> _YANG PERLU DIKERJAKAN_:
1. Untuk tiap pernyataan berikut, tentukan apakah sesuai dengan artikel tentang RUU DKJ, lalu jawab ya atau tidak disertai kutipan persis kata-kata artikel yang menentukannya. (a) Usulan agar gubernur ditunjuk presiden berasal dari Majelis Amanah Persatuan Kaum Betawi. (b) RUU DKJ disahkan sebagai RUU inisiatif DPR pada 9 November 2023. (c) Menurut Pasal 10 ayat 2, gubernur dan wakil gubernur DKJ diangkat presiden tanpa memperhatikan pendapat DPRD.
2. Tampilkan tanpa perubahan seluruh bagian artikel tentang RUU DKJ, mulai dari "Haji Oding mengusulkan" sampai ke "langsung oleh presiden.".

> _TEKS YANG DITAMPILKAN_:
-=-=-=-=-
TEMPO.CO, Jakarta - Menteri Dalam Negeri (Mendagri) Tito Karnavian mengatakan ingin mendengarkan secara langsung penjelasan dari pengusul klausul gubernur ditunjuk presiden yang tertuang dalam Rancangan Undang-Undang Daerah Khusus Jakarta atau RUU DKJ. Usulan ini datang dari Majelis Amanah Persatuan Kaum Betawi yang kemudian disetujui DPR RI.
“Saya ingin mendengar dari teman-teman DPR atau dari siapa yang menyampaikan aspirasi. Saya ingin mendengarkan secara utuh seperti apa alasannya, baru nanti kami tanggapi,” kata Tito di kawasan Menteng, Jakarta Pusat pada Selasa, 19 Desember 2023.
Kritik terhadap RUU DKJ muncul usai disahkan sebagai RUU inisiatif DPR pada Selasa, 5 Desember 2023. Pasal 10 RUU itu menjadi salah satu klausul kontroversial.
Sebab, pasal itu mengatur soal penunjukan gubernur dan wakil gubernur oleh persiden setelah Jakarta tak lagi menjadi Ibu Kota Negara. Nama Jakarta rencananya akan diubah menjadi Daerah Khusus Jakarta.
Dalam Pasal 10 tertulis Provinsi DKJ dipimpin gubernur dan wakil gubernur. Kemudian Pasal 10 ayat 2 tertera bahwa gubernur dan wakil gubernur DKJ diangkat dan diberhentikan oleh presiden dengan memperhatikan usul atau pendapat DPRD.
Usulan ini ternyata disampaikan Ketua Bidang Regulasi Majelis Amanah Persatuan Kaum Betawi Zainuddin alias Haji Oding dalam rapat DPR pada 9 November 2023. Badan Legislasi DPR mengundang perwakilan masyarakat Betawi untuk membahas draf RUU DKJ.
Haji Oding mengusulkan agar pemimpin, baik gubernur atau wakil gubernur Provinsi DKJ, merepresentasikan masyarakat Betawi. Karena itulah, ia dan timnya mengusulkan agar putra Betawi menjadi gubernur atau wakil gubernur DKJ yang ditunjuk langsung oleh presiden.
-=-=-=-=-
> _CUPLIKAN BARIS_:
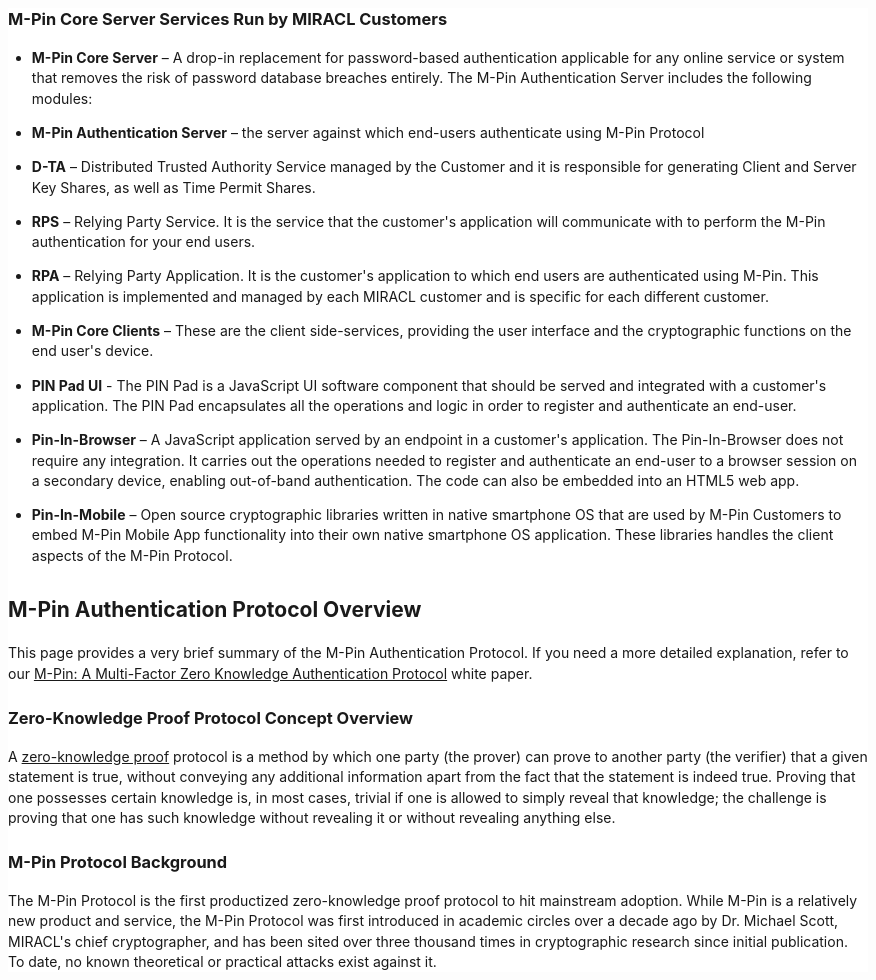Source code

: ### M-Pin Core Server Services Run by MIRACL Customers

*   **M-Pin Core Server** – A drop-in replacement for password-based authentication applicable for any online service or system that removes the risk of password database breaches entirely. The M-Pin Authentication Server includes the following modules:

*   **M-Pin Authentication Server**  – the server against which end-users authenticate using M-Pin Protocol
*   **D-TA** – Distributed Trusted Authority Service managed by the Customer and it is responsible for generating Client and Server Key Shares, as well as Time Permit Shares.
*   **RPS** – Relying Party Service. It is the service that the customer's application will communicate with to perform the M-Pin authentication for your end users.
*   **RPA** – Relying Party Application. It is the customer's application to which end users are authenticated using M-Pin. This application is implemented and managed by each MIRACL customer and is specific for each different customer.

*   **M-Pin Core Clients** – These are the client side-services, providing the user interface and the cryptographic functions on the end user's device.

*   **PIN Pad UI** - The PIN Pad is a JavaScript UI software component that should be served and integrated with a customer's application. The PIN Pad encapsulates all the operations and logic in order to register and authenticate an end-user.
*   **Pin-In-Browser** – A JavaScript application served by an endpoint in a customer's application. The Pin-In-Browser does not require any integration. It carries out the operations needed to register and authenticate an end-user to a browser session on a secondary device, enabling out-of-band authentication. The code can also be embedded into an HTML5 web app.
*   **Pin-In-Mobile** – Open source cryptographic libraries written in native smartphone OS that are used by M-Pin Customers to embed M-Pin Mobile App functionality into their own native smartphone OS application. These libraries handles the client aspects of the M-Pin Protocol.

## M-Pin Authentication Protocol Overview

This page provides a very brief summary of the M-Pin Authentication Protocol. If you need a more detailed explanation, refer to our [M-Pin: A Multi-Factor Zero Knowledge Authentication Protocol](/downloads/pdfs/crypto-labs/CertiVox_Labs_mpin.pdf) white paper.

### Zero-Knowledge Proof Protocol Concept Overview

A [zero-knowledge proof](http://en.wikipedia.org/wiki/Zero-knowledge_proof) protocol is a method by which one party (the prover) can prove to another party (the verifier) that a given statement is true, without conveying any additional information apart from the fact that the statement is indeed true. Proving that one possesses certain knowledge is, in most cases, trivial if one is allowed to simply reveal that knowledge; the challenge is proving that one has such knowledge without revealing it or without revealing anything else.

### M-Pin Protocol Background

The M-Pin Protocol is the first productized zero-knowledge proof protocol to hit mainstream adoption. While M-Pin is a relatively new product and service, the M-Pin Protocol was first introduced in academic circles over a decade ago by Dr. Michael Scott, MIRACL's chief cryptographer, and has been sited over three thousand times in cryptographic research since initial publication. To date, no known theoretical or practical attacks exist against it.
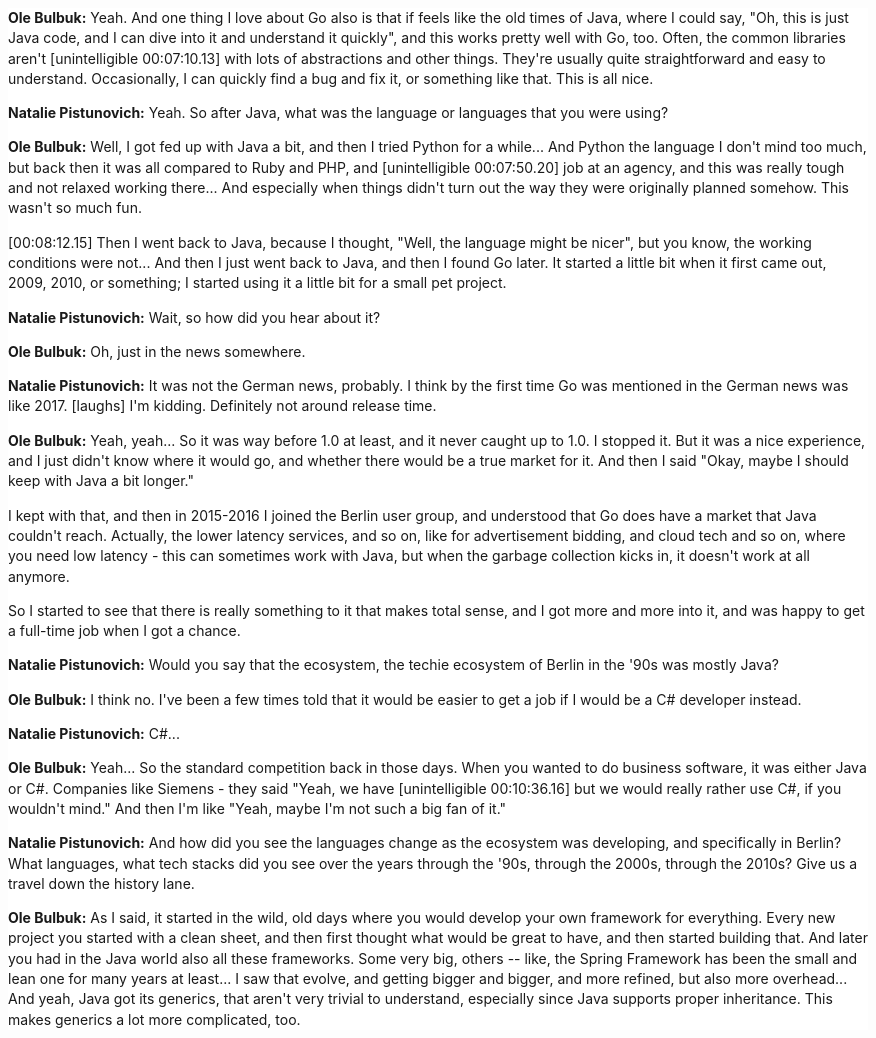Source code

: **Ole Bulbuk:** Yeah. And one thing I love about Go also is that if feels like the old times of Java, where I could say, "Oh, this is just Java code, and I can dive into it and understand it quickly", and this works pretty well with Go, too. Often, the common libraries aren't \[unintelligible 00:07:10.13\] with lots of abstractions and other things. They're usually quite straightforward and easy to understand. Occasionally, I can quickly find a bug and fix it, or something like that. This is all nice.

**Natalie Pistunovich:** Yeah. So after Java, what was the language or languages that you were using?

**Ole Bulbuk:** Well, I got fed up with Java a bit, and then I tried Python for a while... And Python the language I don't mind too much, but back then it was all compared to Ruby and PHP, and \[unintelligible 00:07:50.20\] job at an agency, and this was really tough and not relaxed working there... And especially when things didn't turn out the way they were originally planned somehow. This wasn't so much fun.

\[00:08:12.15\] Then I went back to Java, because I thought, "Well, the language might be nicer", but you know, the working conditions were not... And then I just went back to Java, and then I found Go later. It started a little bit when it first came out, 2009, 2010, or something; I started using it a little bit for a small pet project.

**Natalie Pistunovich:** Wait, so how did you hear about it?

**Ole Bulbuk:** Oh, just in the news somewhere.

**Natalie Pistunovich:** It was not the German news, probably. I think by the first time Go was mentioned in the German news was like 2017. \[laughs\] I'm kidding. Definitely not around release time.

**Ole Bulbuk:** Yeah, yeah... So it was way before 1.0 at least, and it never caught up to 1.0. I stopped it. But it was a nice experience, and I just didn't know where it would go, and whether there would be a true market for it. And then I said "Okay, maybe I should keep with Java a bit longer."

I kept with that, and then in 2015-2016 I joined the Berlin user group, and understood that Go does have a market that Java couldn't reach. Actually, the lower latency services, and so on, like for advertisement bidding, and cloud tech and so on, where you need low latency - this can sometimes work with Java, but when the garbage collection kicks in, it doesn't work at all anymore.

So I started to see that there is really something to it that makes total sense, and I got more and more into it, and was happy to get a full-time job when I got a chance.

**Natalie Pistunovich:** Would you say that the ecosystem, the techie ecosystem of Berlin in the '90s was mostly Java?

**Ole Bulbuk:** I think no. I've been a few times told that it would be easier to get a job if I would be a C\# developer instead.

**Natalie Pistunovich:** C\#...

**Ole Bulbuk:** Yeah... So the standard competition back in those days. When you wanted to do business software, it was either Java or C\#. Companies like Siemens - they said "Yeah, we have \[unintelligible 00:10:36.16\] but we would really rather use C\#, if you wouldn't mind." And then I'm like "Yeah, maybe I'm not such a big fan of it."

**Natalie Pistunovich:** And how did you see the languages change as the ecosystem was developing, and specifically in Berlin? What languages, what tech stacks did you see over the years through the '90s, through the 2000s, through the 2010s? Give us a travel down the history lane.

**Ole Bulbuk:** As I said, it started in the wild, old days where you would develop your own framework for everything. Every new project you started with a clean sheet, and then first thought what would be great to have, and then started building that. And later you had in the Java world also all these frameworks. Some very big, others -- like, the Spring Framework has been the small and lean one for many years at least... I saw that evolve, and getting bigger and bigger, and more refined, but also more overhead... And yeah, Java got its generics, that aren't very trivial to understand, especially since Java supports proper inheritance. This makes generics a lot more complicated, too.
-=-=-=-=-
> _HASIL TIAP TUGAS_:
1.
(a) Ya: "Usulan ini datang dari Majelis Amanah Persatuan Kaum Betawi yang kemudian disetujui DPR RI."
(b) Tidak: "disahkan sebagai RUU inisiatif DPR pada Selasa, 5 Desember 2023"
(c) Tidak: "diangkat dan diberhentikan oleh presiden dengan memperhatikan usul atau pendapat DPRD"

2.
Haji Oding mengusulkan agar pemimpin, baik gubernur atau wakil gubernur Provinsi DKJ, merepresentasikan masyarakat Betawi. Karena itulah, ia dan timnya mengusulkan agar putra Betawi menjadi gubernur atau wakil gubernur DKJ yang ditunjuk langsung oleh presiden.